Texte de la page:

━━━━━━

Considérant que, pour statuer ainsi, la cour administrative d'appel s'est fondée sur ce que le versement par la S.A. Holding Henri X... à Mme X... d'une soulte tenue pour excessive par l'administration devait être analysé comme le paiement d'un prix anormalement élevé pour l'acquisition d'éléments d'actif immobilisé, lequel ne peut donner matière à rehaussement du bénéfice imposable de l'exercice au cours duquel a eu lieu cette acquisition, dès lors que, les immobilisations acquises ayant été inscrites à l'actif pour une valeur égale à ce prix, il n'est résulté de l'exagération de celui-ci aucune diminution de la valeur de l'actif net ressortant du bilan de clôture de l'exercice, en fonction duquel ont été déterminés, conformément aux dispositions du 2 de l'article 38 du code général des impôts, les bénéfices imposables dudit exercice ; que le MINISTRE DE L'ECONOMIE, DES FINANCES ET DE L'INDUSTRIE soutient, à bon droit, qu'au contraire de ce qu'a, ainsi, estimé la cour, la fraction excessive de la soulte versée à Mme X... par la S.A. Holding Henri X..., dans les circonstances susrelatées, en conséquence d'une sous-estimation de biens dévolus à Mme X..., n'a pas eu la contrepartie comptable d'un accroissement d'égal montant de la valeur de l'actif immobilisé du bilan de clôture de la société consécutif au partage, les biens dévolus à celle-ci ayant été inscrits à cet actif pour la valeur propre qui leur avait été reconnue lors du partage, et qu'ainsi, l'excès de la soulte a entraîné une diminution d'actif net autorisant l'administration à en opérer la réintégration partielle au bénéfice de l'exercice de son paiement ; que le ministre est, par suite, fondé à demander que l'arrêt attaqué, fondé sur un motif entaché d'erreur de droit, soit annulé ;

Considérant que, dans les circonstances de l'espèce, il y a lieu, par application de l'article L. 821-2 du code de justice administrative, de régler l'affaire au fond ;

Sur les conclusions du recours d'appel du ministre :

Considérant qu'il résulte de l'instruction que la cotisation supplémentaire d'impôt sur les sociétés contestée par la S.A. Holding Henri X... devant le tribunal administratif a été établie sur la base de la réintégration au bénéfice imposable de son exercice clos en 1988 de la somme de 440 978 F, regardée comme la fraction excessive, et constitutive d'une libéralité, de la soulte versée par la société à Mme
X...

━━━━━━

Données sources:
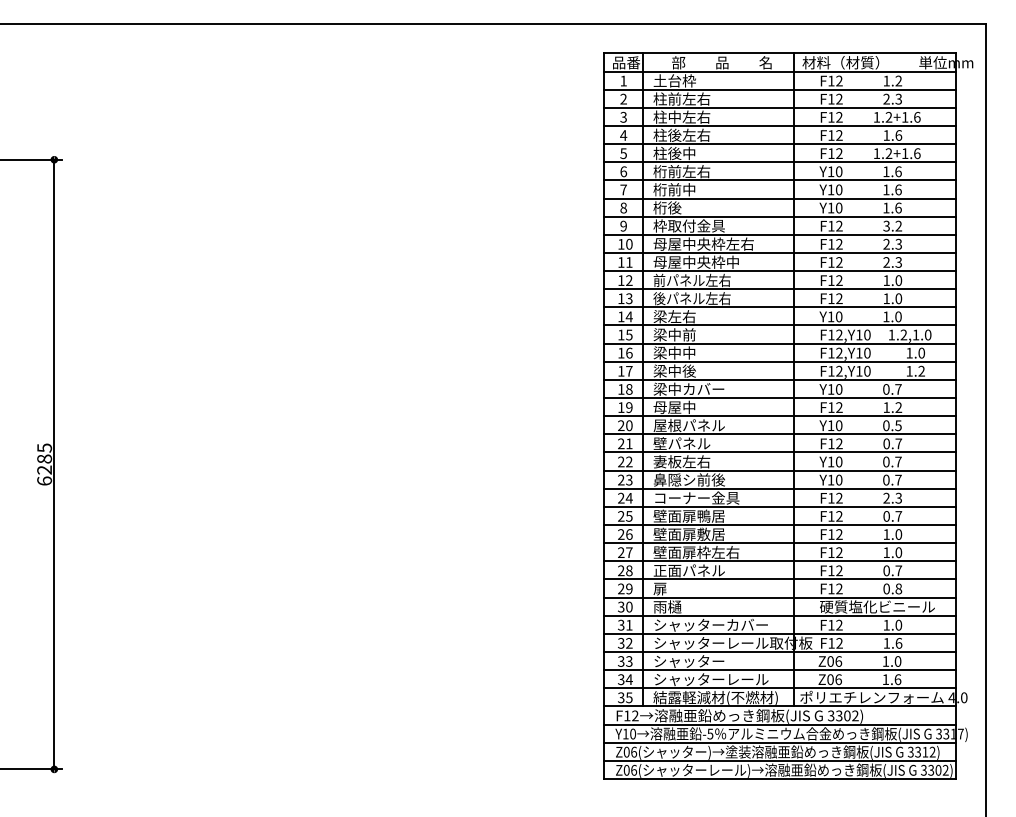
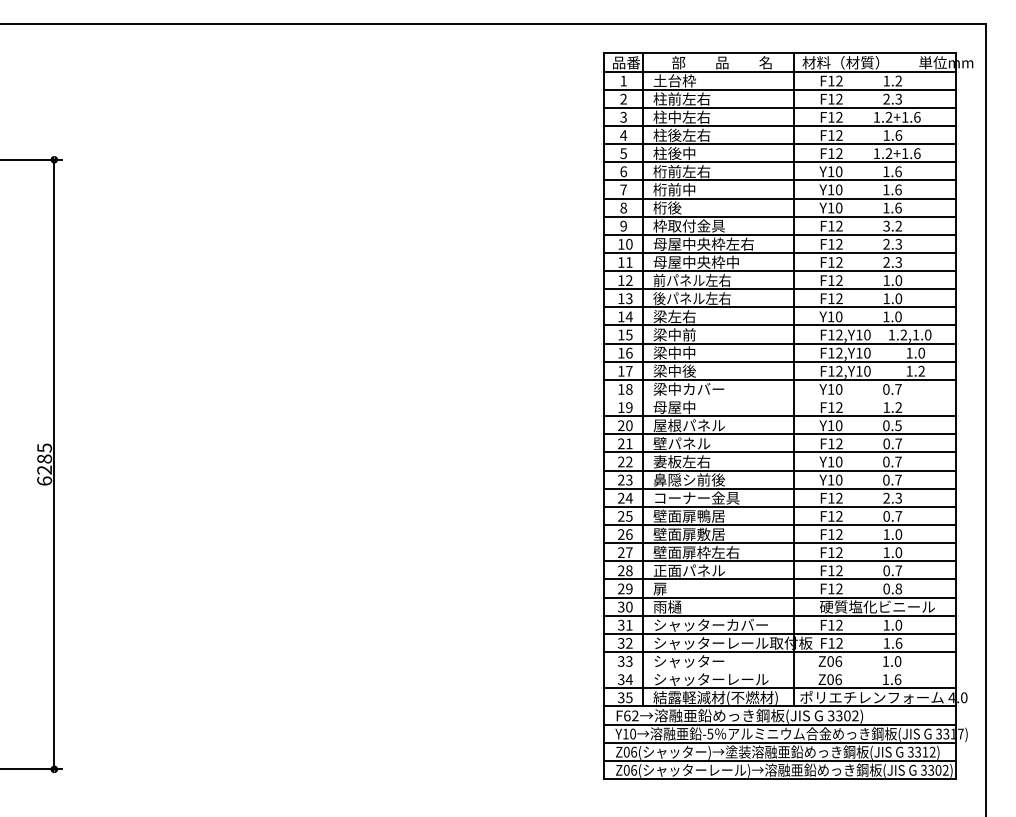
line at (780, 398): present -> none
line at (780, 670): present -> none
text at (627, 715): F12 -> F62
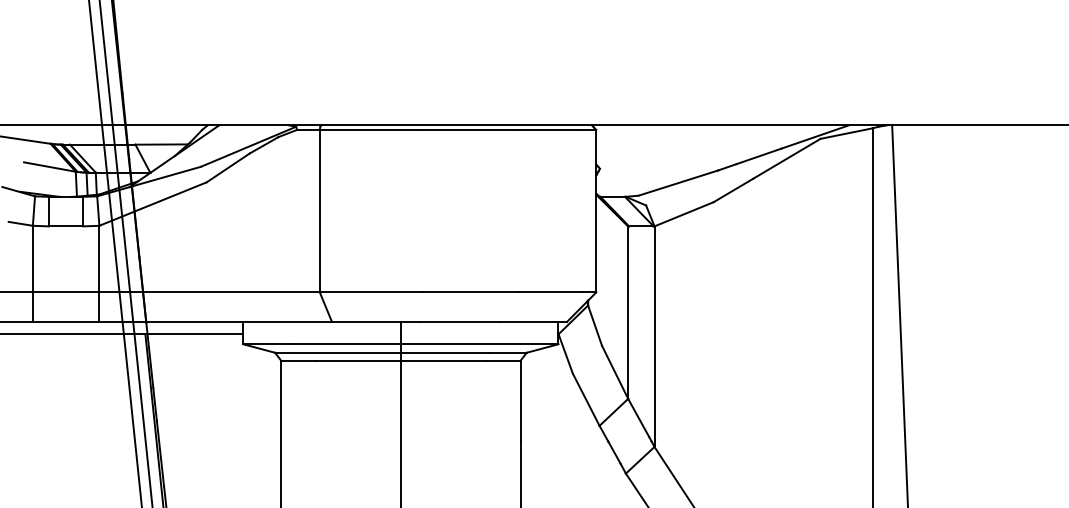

━━━━━━

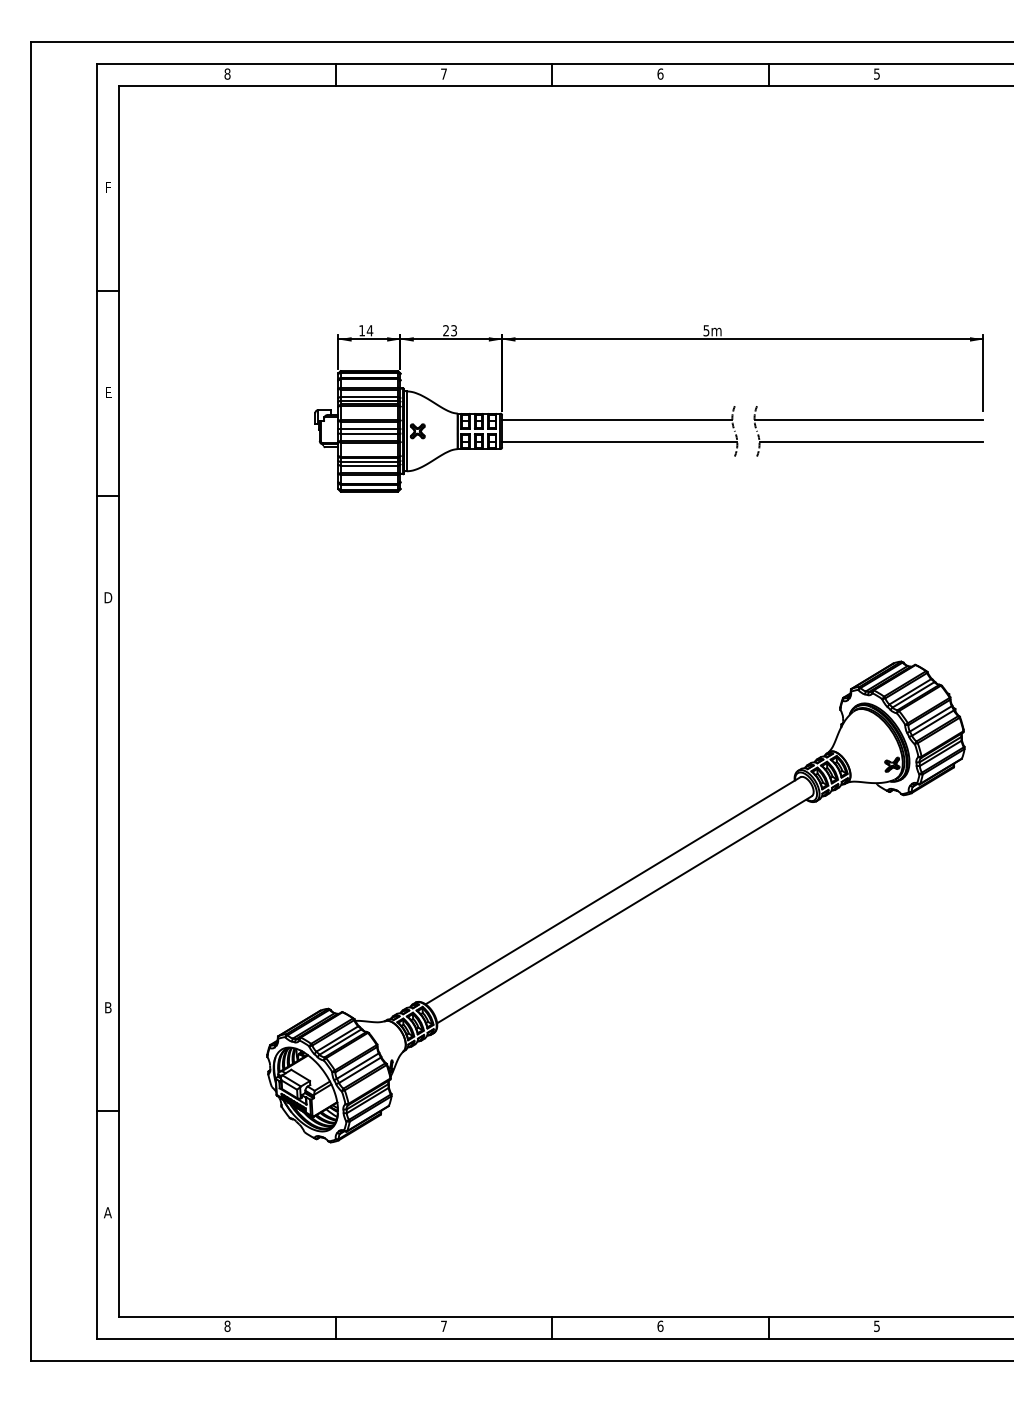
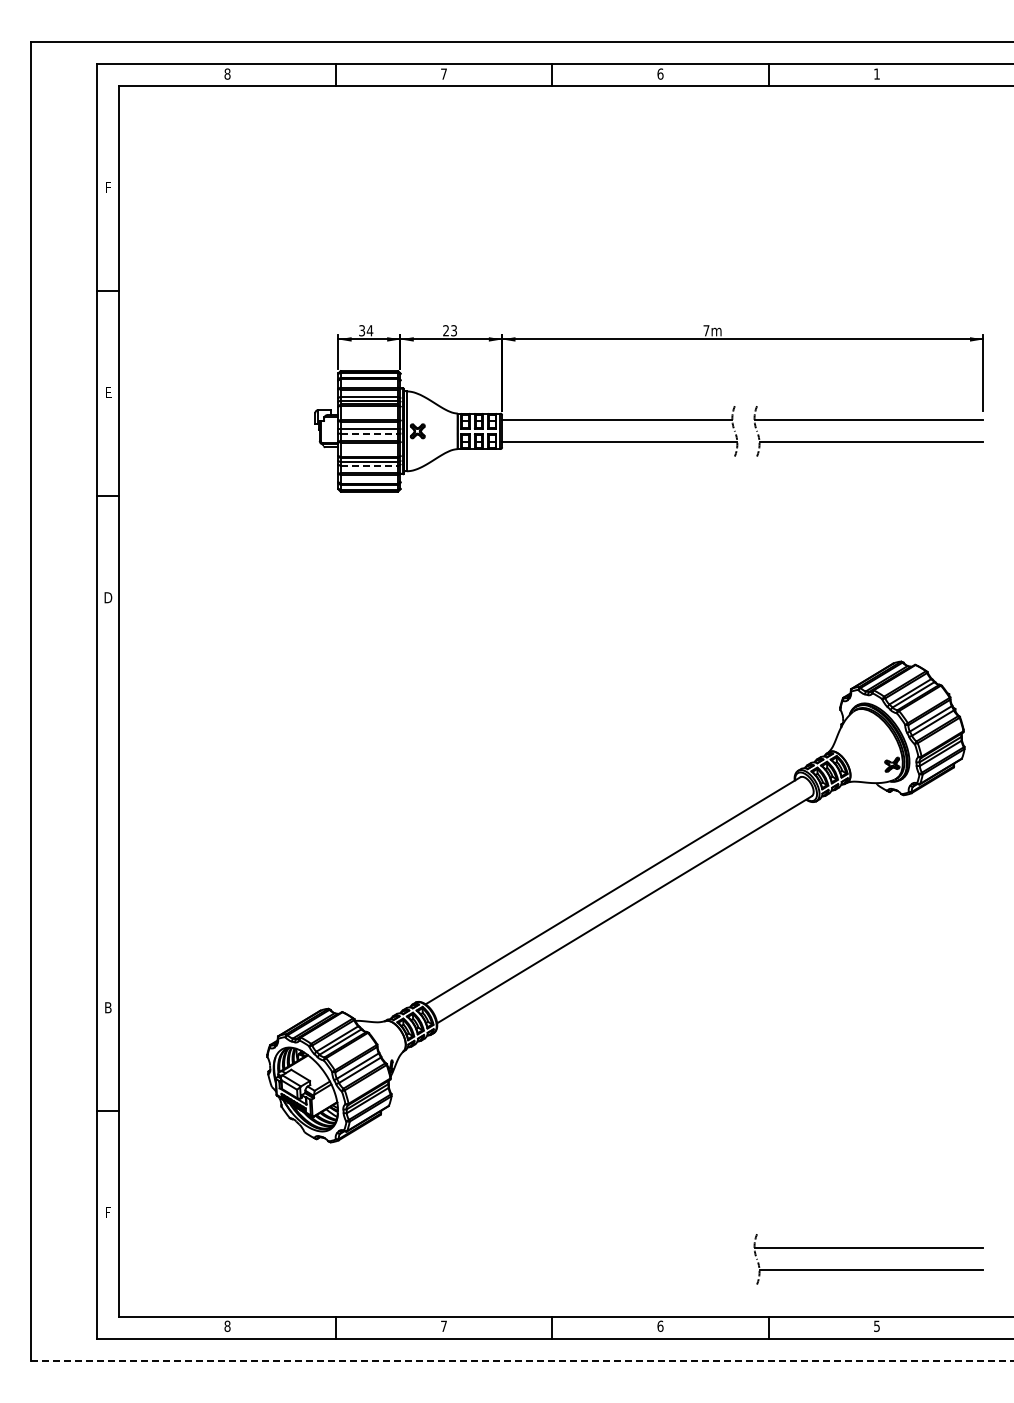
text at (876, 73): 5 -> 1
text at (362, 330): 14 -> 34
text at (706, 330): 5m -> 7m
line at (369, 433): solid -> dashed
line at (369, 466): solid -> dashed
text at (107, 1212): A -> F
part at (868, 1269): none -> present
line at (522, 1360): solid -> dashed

━━━━━━

Consignes:
**1)** D'après le texte de la page, quelle somme a été réintégrée au bénéfice imposable de l'exercice clos en 1988 ?
**2)** Dans les enregistrements, recopiez les lignes comprises entre celle qui contient "text at (876, 73): 5 -> 1" et celle qui contient "line at (522, 1360): solid -> dashed", incluses, en substituant "dotted" à "dashed". Ne donnez que ces lignes.

Résultats par tâche:
**1)** 440 978 F

**2)**
text at (876, 73): 5 -> 1
text at (362, 330): 14 -> 34
text at (706, 330): 5m -> 7m
line at (369, 433): solid -> dotted
line at (369, 466): solid -> dotted
text at (107, 1212): A -> F
part at (868, 1269): none -> present
line at (522, 1360): solid -> dotted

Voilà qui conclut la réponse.